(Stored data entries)
————————

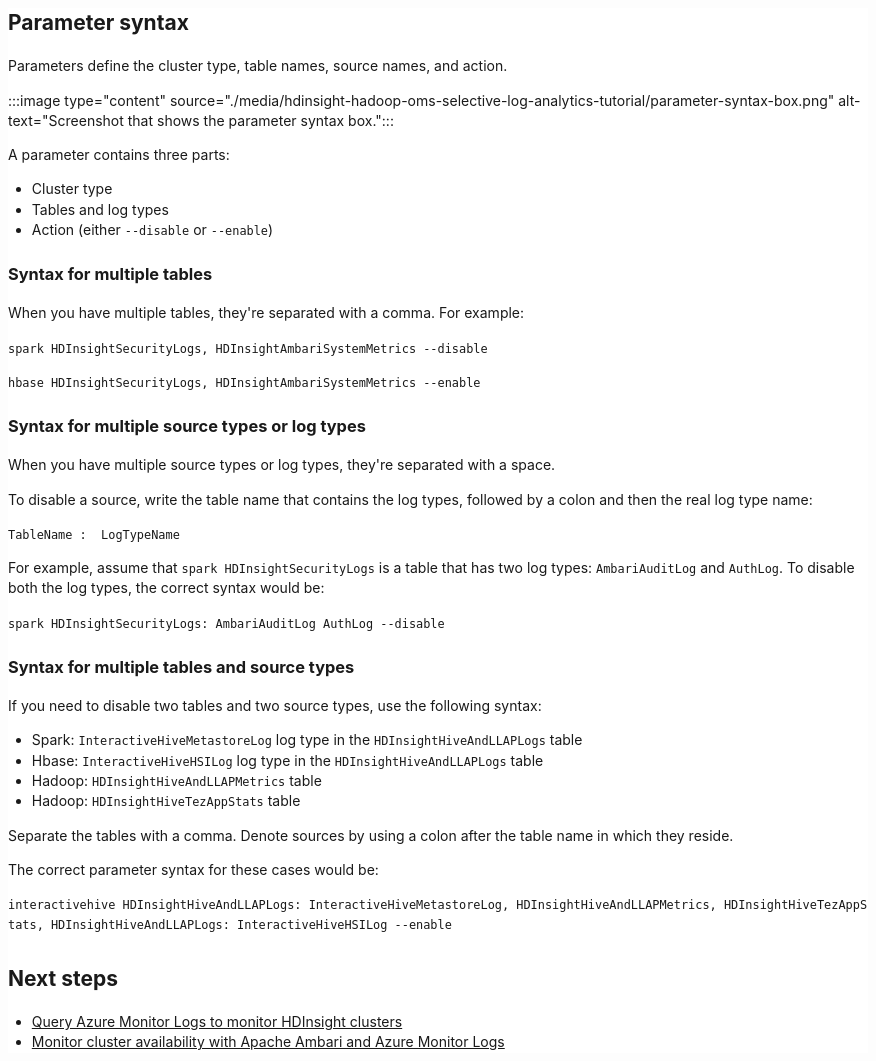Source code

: ## Parameter syntax

Parameters define the cluster type, table names, source names, and action.

:::image type="content" source="./media/hdinsight-hadoop-oms-selective-log-analytics-tutorial/parameter-syntax-box.png" alt-text="Screenshot that shows the parameter syntax box.":::

A parameter contains three parts:
- Cluster type
- Tables and log types
- Action (either `--disable` or `--enable`)

### Syntax for multiple tables

When you have multiple tables, they're separated with a comma. For example:

`spark HDInsightSecurityLogs, HDInsightAmbariSystemMetrics --disable`

`hbase HDInsightSecurityLogs, HDInsightAmbariSystemMetrics --enable`

### Syntax for multiple source types or log types

When you have multiple source types or log types, they're separated with a space.

To disable a source, write the table name that contains the log types, followed by a colon and then the real log type name:

`TableName :  LogTypeName`

For example, assume that `spark HDInsightSecurityLogs` is a table that has two log types: `AmbariAuditLog` and `AuthLog`. To disable both the log types, the correct syntax would be:

`spark HDInsightSecurityLogs: AmbariAuditLog AuthLog --disable`

### Syntax for multiple tables and source types

If you need to disable two tables and two source types, use the following syntax:

- Spark: `InteractiveHiveMetastoreLog` log type in the `HDInsightHiveAndLLAPLogs` table
- Hbase: `InteractiveHiveHSILog` log type in the `HDInsightHiveAndLLAPLogs` table
- Hadoop: `HDInsightHiveAndLLAPMetrics` table
- Hadoop: `HDInsightHiveTezAppStats` table

Separate the tables with a comma. Denote sources by using a colon after the table name in which they reside. 

The correct parameter syntax for these cases would be:

```
interactivehive HDInsightHiveAndLLAPLogs: InteractiveHiveMetastoreLog, HDInsightHiveAndLLAPMetrics, HDInsightHiveTezAppStats, HDInsightHiveAndLLAPLogs: InteractiveHiveHSILog --enable 
```

## Next steps

* [Query Azure Monitor Logs to monitor HDInsight clusters](hdinsight-hadoop-oms-log-analytics-use-queries.md)
* [Monitor cluster availability with Apache Ambari and Azure Monitor Logs](./hdinsight-cluster-availability.md)
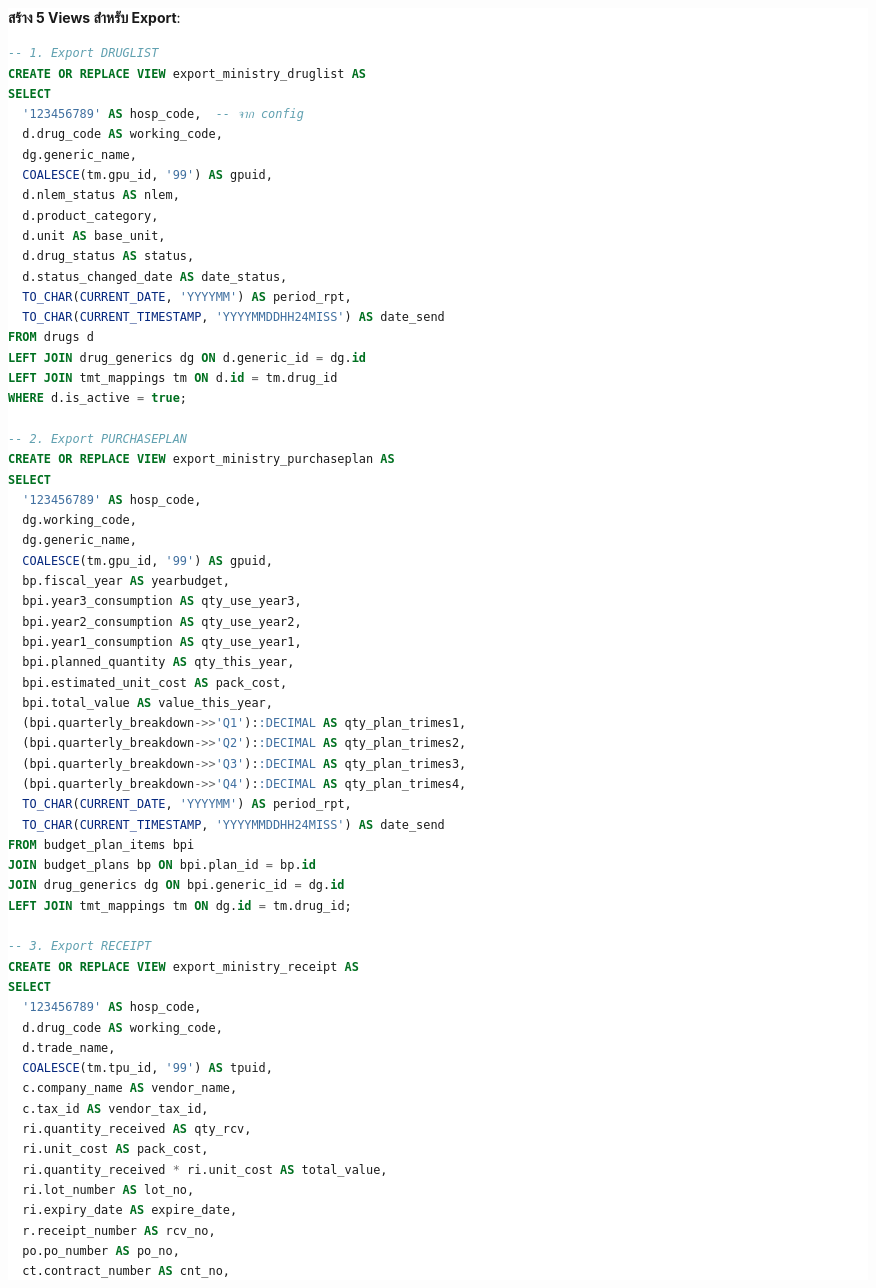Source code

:**สร้าง 5 Views สำหรับ Export**:

```sql
-- 1. Export DRUGLIST
CREATE OR REPLACE VIEW export_ministry_druglist AS
SELECT
  '123456789' AS hosp_code,  -- จาก config
  d.drug_code AS working_code,
  dg.generic_name,
  COALESCE(tm.gpu_id, '99') AS gpuid,
  d.nlem_status AS nlem,
  d.product_category,
  d.unit AS base_unit,
  d.drug_status AS status,
  d.status_changed_date AS date_status,
  TO_CHAR(CURRENT_DATE, 'YYYYMM') AS period_rpt,
  TO_CHAR(CURRENT_TIMESTAMP, 'YYYYMMDDHH24MISS') AS date_send
FROM drugs d
LEFT JOIN drug_generics dg ON d.generic_id = dg.id
LEFT JOIN tmt_mappings tm ON d.id = tm.drug_id
WHERE d.is_active = true;

-- 2. Export PURCHASEPLAN
CREATE OR REPLACE VIEW export_ministry_purchaseplan AS
SELECT
  '123456789' AS hosp_code,
  dg.working_code,
  dg.generic_name,
  COALESCE(tm.gpu_id, '99') AS gpuid,
  bp.fiscal_year AS yearbudget,
  bpi.year3_consumption AS qty_use_year3,
  bpi.year2_consumption AS qty_use_year2,
  bpi.year1_consumption AS qty_use_year1,
  bpi.planned_quantity AS qty_this_year,
  bpi.estimated_unit_cost AS pack_cost,
  bpi.total_value AS value_this_year,
  (bpi.quarterly_breakdown->>'Q1')::DECIMAL AS qty_plan_trimes1,
  (bpi.quarterly_breakdown->>'Q2')::DECIMAL AS qty_plan_trimes2,
  (bpi.quarterly_breakdown->>'Q3')::DECIMAL AS qty_plan_trimes3,
  (bpi.quarterly_breakdown->>'Q4')::DECIMAL AS qty_plan_trimes4,
  TO_CHAR(CURRENT_DATE, 'YYYYMM') AS period_rpt,
  TO_CHAR(CURRENT_TIMESTAMP, 'YYYYMMDDHH24MISS') AS date_send
FROM budget_plan_items bpi
JOIN budget_plans bp ON bpi.plan_id = bp.id
JOIN drug_generics dg ON bpi.generic_id = dg.id
LEFT JOIN tmt_mappings tm ON dg.id = tm.drug_id;

-- 3. Export RECEIPT
CREATE OR REPLACE VIEW export_ministry_receipt AS
SELECT
  '123456789' AS hosp_code,
  d.drug_code AS working_code,
  d.trade_name,
  COALESCE(tm.tpu_id, '99') AS tpuid,
  c.company_name AS vendor_name,
  c.tax_id AS vendor_tax_id,
  ri.quantity_received AS qty_rcv,
  ri.unit_cost AS pack_cost,
  ri.quantity_received * ri.unit_cost AS total_value,
  ri.lot_number AS lot_no,
  ri.expiry_date AS expire_date,
  r.receipt_number AS rcv_no,
  po.po_number AS po_no,
  ct.contract_number AS cnt_no,
```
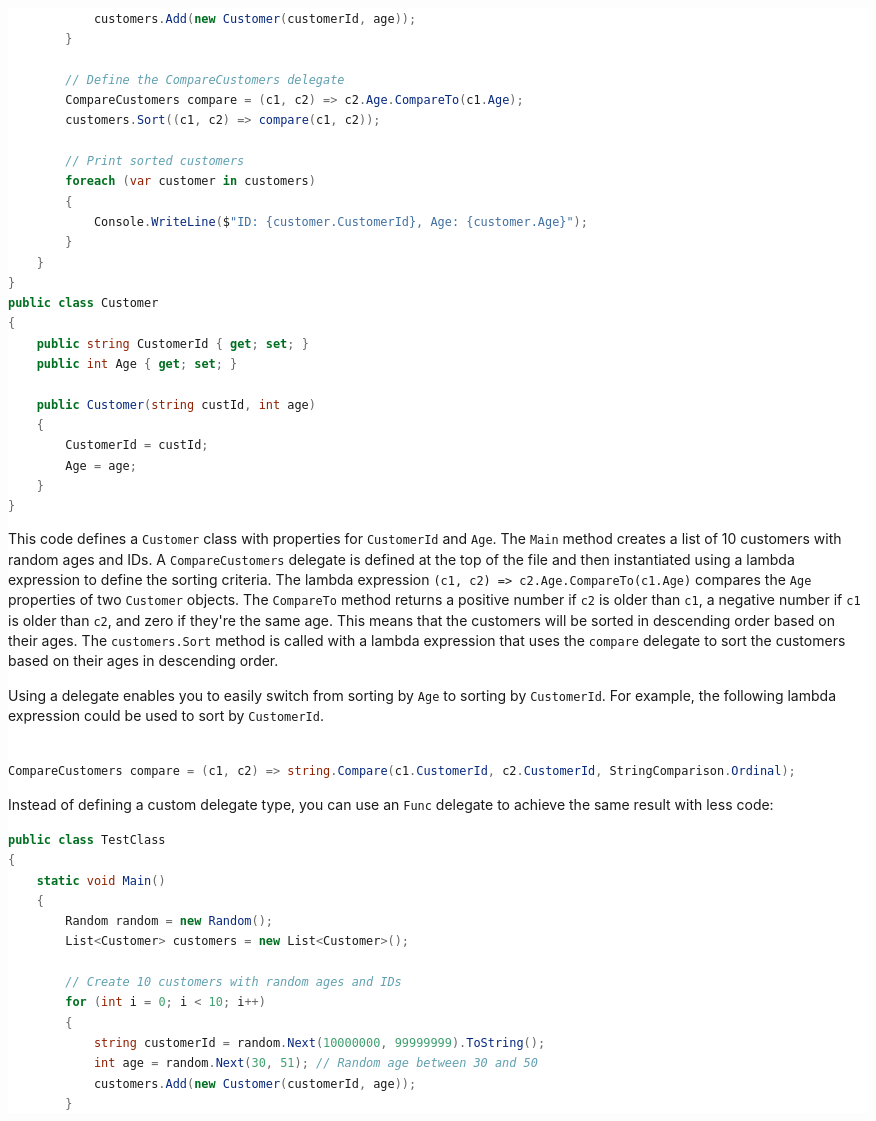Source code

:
 ```csharp
            customers.Add(new Customer(customerId, age));
        }

        // Define the CompareCustomers delegate
        CompareCustomers compare = (c1, c2) => c2.Age.CompareTo(c1.Age);
        customers.Sort((c1, c2) => compare(c1, c2));

        // Print sorted customers
        foreach (var customer in customers)
        {
            Console.WriteLine($"ID: {customer.CustomerId}, Age: {customer.Age}");
        }
    }
}
public class Customer
{
    public string CustomerId { get; set; }
    public int Age { get; set; }

    public Customer(string custId, int age)
    {
        CustomerId = custId;
        Age = age;
    }
}

```

This code defines a `Customer` class with properties for `CustomerId` and `Age`. The `Main` method creates a list of 10 customers with random ages and IDs. A `CompareCustomers` delegate is defined at the top of the file and then instantiated using a lambda expression to define the sorting criteria. The lambda expression `(c1, c2) => c2.Age.CompareTo(c1.Age)` compares the `Age` properties of two `Customer` objects. The `CompareTo` method returns a positive number if `c2` is older than `c1`, a negative number if `c1` is older than `c2`, and zero if they're the same age. This means that the customers will be sorted in descending order based on their ages. The `customers.Sort` method is called with a lambda expression that uses the `compare` delegate to sort the customers based on their ages in descending order.

Using a delegate enables you to easily switch from sorting by `Age` to sorting by `CustomerId`. For example, the following lambda expression could be used to sort by `CustomerId`.

```csharp

CompareCustomers compare = (c1, c2) => string.Compare(c1.CustomerId, c2.CustomerId, StringComparison.Ordinal);

```

Instead of defining a custom delegate type, you can use an `Func` delegate to achieve the same result with less code:

```csharp
public class TestClass
{
    static void Main()
    {
        Random random = new Random();
        List<Customer> customers = new List<Customer>();

        // Create 10 customers with random ages and IDs
        for (int i = 0; i < 10; i++)
        {
            string customerId = random.Next(10000000, 99999999).ToString();
            int age = random.Next(30, 51); // Random age between 30 and 50
            customers.Add(new Customer(customerId, age));
        }
```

————————

> [WORK ITEM]: Scan the data above. Return every line with "have" in it.

> [EXERCISE RESULT]:
When you have multiple tables, they're separated with a comma. For example:
When you have multiple source types or log types, they're separated with a space.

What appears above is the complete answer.